There are also plenty of reasonable things that I'll never be able to do. Have a clean house, for example. I'm naturally messy*, and any place that I've been for longer than a day or two slowly fills up with loose papers, scattered books, etc. Since quitting the booze, I've gotten better...the dishes are done almost daily, same for laundry. I usually clean (with the bf) the bathroom and kitchen at least twice a month. No one will ever put a picture of our apartment on a magazine cover (unless it's a "before" shot for some magic organizational system), but we have the comfort in knowing that we are not a hospitable place for bugs and germs.

When I was drinking, those simple chores didn't get done. I'm embarrassed to think about the conditions I lived in, especially during the lowest points. Years ago, just before I became a homeless vagabond, I left a large stain of some red vermouth or something on the floor for a month. I never cleaned it up: I was evicted before I could. If I'd just taken a cloth and wiped at it as soon as I spilled it, there would have been no problem, but for some reason that seemed like too much for me.

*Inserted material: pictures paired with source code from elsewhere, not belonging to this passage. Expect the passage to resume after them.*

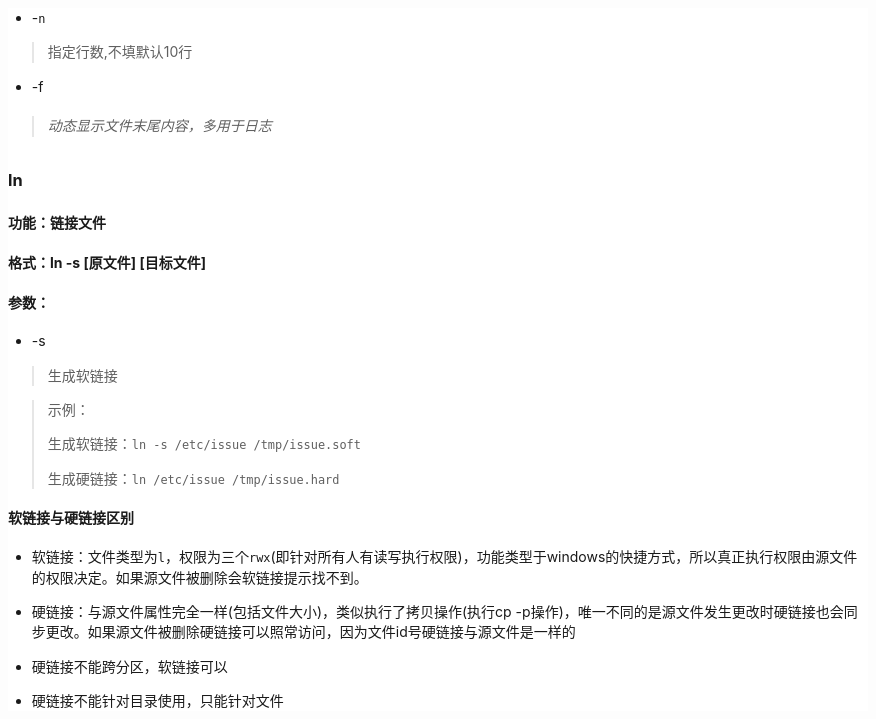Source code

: - -`n`

> 指定行数,不填默认10行

- -f

> ###### 动态显示文件末尾内容，多用于日志



### ln

#### 功能：链接文件

#### 格式：ln -s [原文件] [目标文件]

#### 参数：

- -s

> 生成软链接

> 示例：
>
> 生成软链接：`ln -s /etc/issue /tmp/issue.soft` 
>
> 生成硬链接：`ln /etc/issue /tmp/issue.hard`

#### 软链接与硬链接区别

- 软链接：文件类型为`l`，权限为三个`rwx`(即针对所有人有读写执行权限)，功能类型于windows的快捷方式，所以真正执行权限由源文件的权限决定。如果源文件被删除会软链接提示找不到。
- 硬链接：与源文件属性完全一样(包括文件大小)，类似执行了拷贝操作(执行cp -p操作)，唯一不同的是源文件发生更改时硬链接也会同步更改。如果源文件被删除硬链接可以照常访问，因为文件id号硬链接与源文件是一样的

- 硬链接不能跨分区，软链接可以

- 硬链接不能针对目录使用，只能针对文件

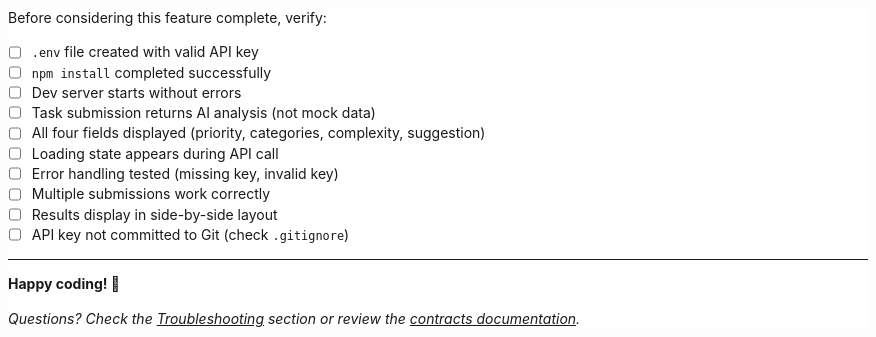 Before considering this feature complete, verify:

- [ ] `.env` file created with valid API key
- [ ] `npm install` completed successfully
- [ ] Dev server starts without errors
- [ ] Task submission returns AI analysis (not mock data)
- [ ] All four fields displayed (priority, categories, complexity, suggestion)
- [ ] Loading state appears during API call
- [ ] Error handling tested (missing key, invalid key)
- [ ] Multiple submissions work correctly
- [ ] Results display in side-by-side layout
- [ ] API key not committed to Git (check `.gitignore`)

---

**Happy coding! 🚀**

*Questions? Check the [Troubleshooting](#troubleshooting) section or review the [contracts documentation](./contracts/README.md).*

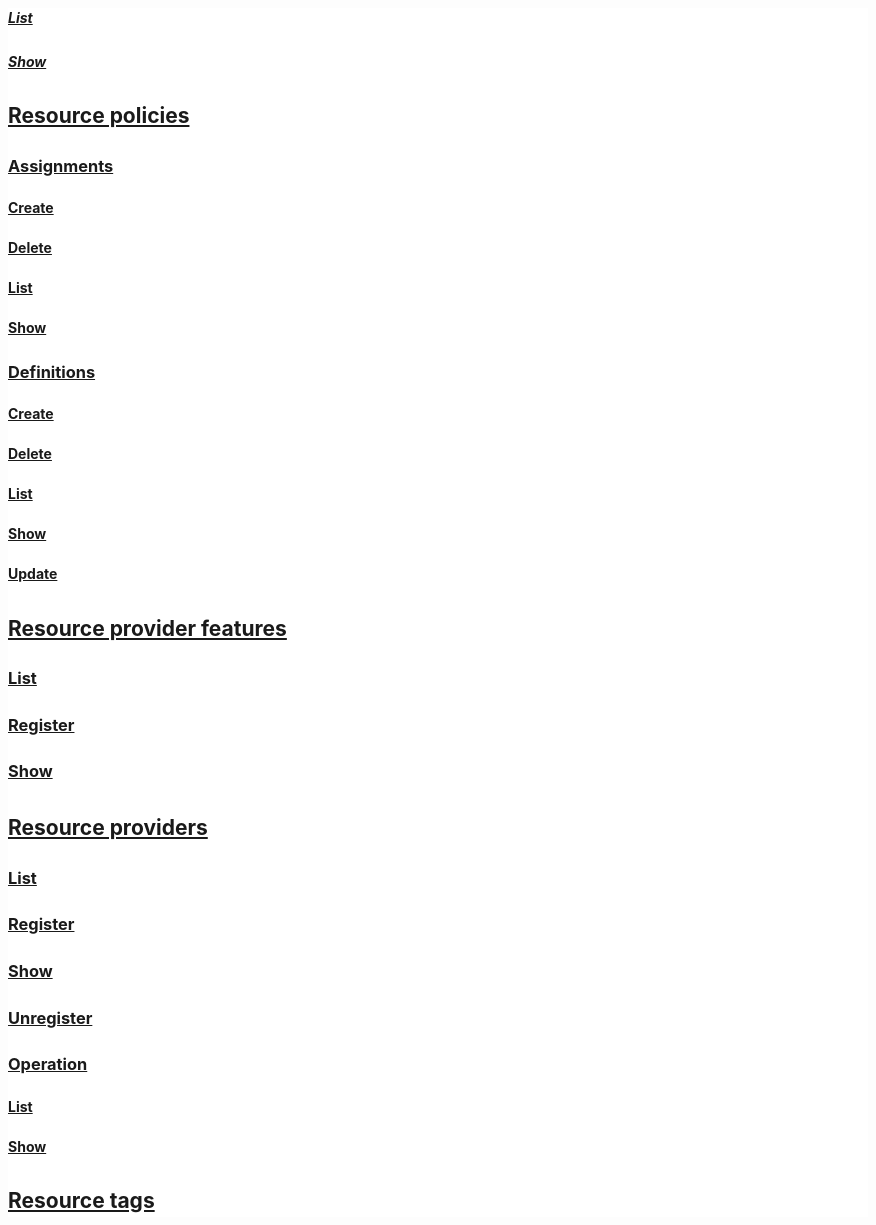 ##### [List](group\deployment\operation.pycliyml#list "az group deployment operation list")
##### [Show](group\deployment\operation.pycliyml#show "az group deployment operation show")
## [Resource policies](policy.pycliyml "az policy")
### [Assignments](policy\assignment.pycliyml "az policy assignment")
#### [Create](policy\assignment.pycliyml#create "az policy assignment create")
#### [Delete](policy\assignment.pycliyml#delete "az policy assignment delete")
#### [List](policy\assignment.pycliyml#list "az policy assignment list")
#### [Show](policy\assignment.pycliyml#show "az policy assignment show")
### [Definitions](policy\definition.pycliyml "az policy definition")
#### [Create](policy\definition.pycliyml#create "az policy definition create")
#### [Delete](policy\definition.pycliyml#delete "az policy definition delete")
#### [List](policy\definition.pycliyml#list "az policy definition list")
#### [Show](policy\definition.pycliyml#show "az policy definition show")
#### [Update](policy\definition.pycliyml#update "az policy definition update")
## [Resource provider features](feature.pycliyml "az feature")
### [List](feature.pycliyml#list "az feature list")
### [Register](feature.pycliyml#register "az feature register")
### [Show](feature.pycliyml#show "az feature show")
## [Resource providers](provider.pycliyml "az provider")
### [List](provider.pycliyml#list "az provider list")
### [Register](provider.pycliyml#register "az provider register")
### [Show](provider.pycliyml#show "az provider show")
### [Unregister](provider.pycliyml#unregister "az provider unregister")
### [Operation](provider\operation.pycliyml "az provider operation")
#### [List](provider\operation.pycliyml#list "az provider operation list")
#### [Show](provider\operation.pycliyml#show "az provider operation show")
## [Resource tags](tag.pycliyml "az tag")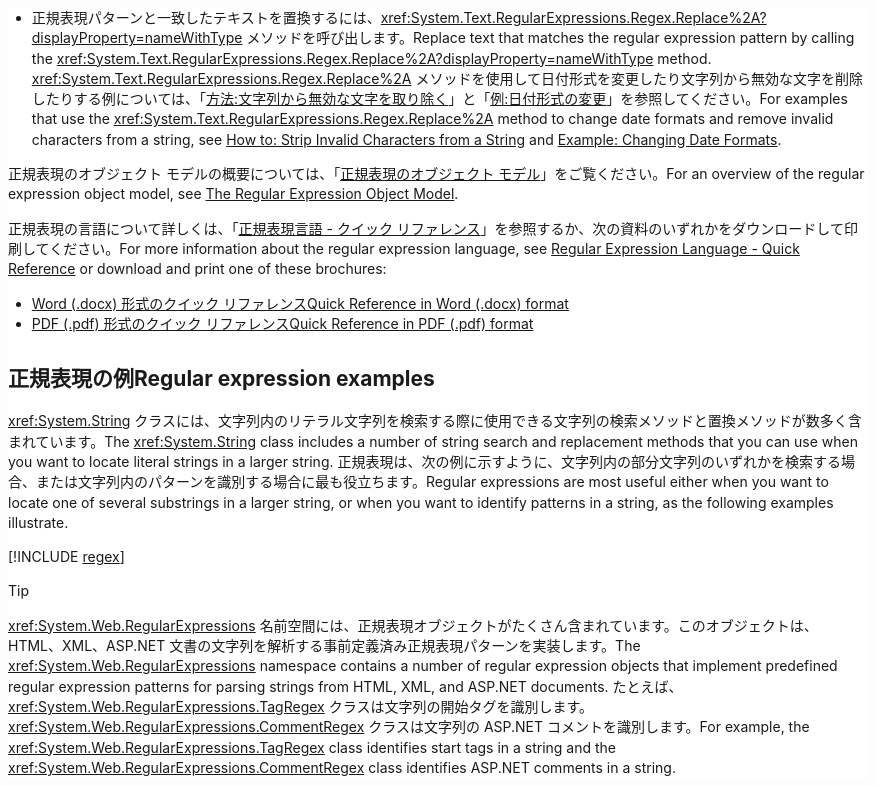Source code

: - <span data-ttu-id="a81a9-124">正規表現パターンと一致したテキストを置換するには、<xref:System.Text.RegularExpressions.Regex.Replace%2A?displayProperty=nameWithType> メソッドを呼び出します。</span><span class="sxs-lookup"><span data-stu-id="a81a9-124">Replace text that matches the regular expression pattern by calling the <xref:System.Text.RegularExpressions.Regex.Replace%2A?displayProperty=nameWithType> method.</span></span> <span data-ttu-id="a81a9-125"><xref:System.Text.RegularExpressions.Regex.Replace%2A> メソッドを使用して日付形式を変更したり文字列から無効な文字を削除したりする例については、「[方法:文字列から無効な文字を取り除く](how-to-strip-invalid-characters-from-a-string.md)」と「[例:日付形式の変更](regular-expression-example-changing-date-formats.md)」を参照してください。</span><span class="sxs-lookup"><span data-stu-id="a81a9-125">For examples that use the <xref:System.Text.RegularExpressions.Regex.Replace%2A> method to change date formats and remove invalid characters from a string, see [How to: Strip Invalid Characters from a String](how-to-strip-invalid-characters-from-a-string.md) and [Example: Changing Date Formats](regular-expression-example-changing-date-formats.md).</span></span>  
  
<span data-ttu-id="a81a9-126">正規表現のオブジェクト モデルの概要については、「[正規表現のオブジェクト モデル](the-regular-expression-object-model.md)」をご覧ください。</span><span class="sxs-lookup"><span data-stu-id="a81a9-126">For an overview of the regular expression object model, see [The Regular Expression Object Model](the-regular-expression-object-model.md).</span></span>  
  
<span data-ttu-id="a81a9-127">正規表現の言語について詳しくは、「[正規表現言語 - クイック リファレンス](regular-expression-language-quick-reference.md)」を参照するか、次の資料のいずれかをダウンロードして印刷してください。</span><span class="sxs-lookup"><span data-stu-id="a81a9-127">For more information about the regular expression language, see [Regular Expression Language - Quick Reference](regular-expression-language-quick-reference.md) or download and print one of these brochures:</span></span>  
  
- [<span data-ttu-id="a81a9-128">Word (.docx) 形式のクイック リファレンス</span><span class="sxs-lookup"><span data-stu-id="a81a9-128">Quick Reference in Word (.docx) format</span></span>](https://download.microsoft.com/download/D/2/4/D240EBF6-A9BA-4E4F-A63F-AEB6DA0B921C/Regular%20expressions%20quick%20reference.docx)  
- [<span data-ttu-id="a81a9-129">PDF (.pdf) 形式のクイック リファレンス</span><span class="sxs-lookup"><span data-stu-id="a81a9-129">Quick Reference in PDF (.pdf) format</span></span>](https://download.microsoft.com/download/D/2/4/D240EBF6-A9BA-4E4F-A63F-AEB6DA0B921C/Regular%20expressions%20quick%20reference.pdf)  
  
## <a name="regular-expression-examples"></a><span data-ttu-id="a81a9-130">正規表現の例</span><span class="sxs-lookup"><span data-stu-id="a81a9-130">Regular expression examples</span></span>

<span data-ttu-id="a81a9-131"><xref:System.String> クラスには、文字列内のリテラル文字列を検索する際に使用できる文字列の検索メソッドと置換メソッドが数多く含まれています。</span><span class="sxs-lookup"><span data-stu-id="a81a9-131">The <xref:System.String> class includes a number of string search and replacement methods that you can use when you want to locate literal strings in a larger string.</span></span> <span data-ttu-id="a81a9-132">正規表現は、次の例に示すように、文字列内の部分文字列のいずれかを検索する場合、または文字列内のパターンを識別する場合に最も役立ちます。</span><span class="sxs-lookup"><span data-stu-id="a81a9-132">Regular expressions are most useful either when you want to locate one of several substrings in a larger string, or when you want to identify patterns in a string, as the following examples illustrate.</span></span>

[!INCLUDE [regex](../../../includes/regex.md)]

> [!TIP]
> <span data-ttu-id="a81a9-133"><xref:System.Web.RegularExpressions> 名前空間には、正規表現オブジェクトがたくさん含まれています。このオブジェクトは、HTML、XML、ASP.NET 文書の文字列を解析する事前定義済み正規表現パターンを実装します。</span><span class="sxs-lookup"><span data-stu-id="a81a9-133">The <xref:System.Web.RegularExpressions> namespace contains a number of regular expression objects that implement predefined regular expression patterns for parsing strings from HTML, XML, and ASP.NET documents.</span></span> <span data-ttu-id="a81a9-134">たとえば、<xref:System.Web.RegularExpressions.TagRegex> クラスは文字列の開始タグを識別します。<xref:System.Web.RegularExpressions.CommentRegex> クラスは文字列の ASP.NET コメントを識別します。</span><span class="sxs-lookup"><span data-stu-id="a81a9-134">For example, the <xref:System.Web.RegularExpressions.TagRegex> class identifies start tags in a string and the <xref:System.Web.RegularExpressions.CommentRegex> class identifies ASP.NET comments in a string.</span></span>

One of the challenges a lot of ex-alcoholics seem to have is fighting boredom, and I'm one of them. If anything, booze and pot are great time-fillers. They're so good at filling time that they crowd out everything else. And when you take them away it's like suddenly living in an apartment with no furniture, just a big empty room with nothing to do.

But that's an illusion.

One of the things I'm learning is that there is always something to do. Those somethings have always been there, but I was blissfully ignoring them. Dishes, laundry, studying, tidying....but not just the tedious stuff. I love to read, and now I have all this time for books. I can watch movies (and remember them!). I go to the gym, sometimes just to fill up time, and I always feel better afterward. I play with the bf (he says he hates being tickled, but he's a giggler and sometimes he's just asking for it!), I write emails to my parents, I walk through my neighbourhood, or to the local inner city farm, or one of the dozens of parks nearby.

And all of these things that I do to "fill up time" are constructive. At the end of them, I've got a cleaner house, or I've learned something interesting from a book, or I'm in better shape, or my relationships are stronger.

I heard somewhere once that if you're bored, you're not paying attention, and I'm trying to live like that. It's really difficult sometimes, but I'm learning to read my boredom as a signal. If I'm bored, then maybe I should do something? I've got dozens of choices, inside or outside, and all of them make my life a little bit better.

So maybe I've been wrong to think of boredom as the enemy. Boredom is my brain reminding me that I've got one life, and I better spend it by living.


*There is a distinction between "messy" and "dirty" that probably only slobs like me can distinguish.

1 comment:

  1. Love, love, love to read again...hadn't realized how much I missed it. Haven't noticed the boredom but have felt more organized and better about staying on top of things in the last 6 months of sobriety. Every day isn't progress, but over time *everything* has gotten easier.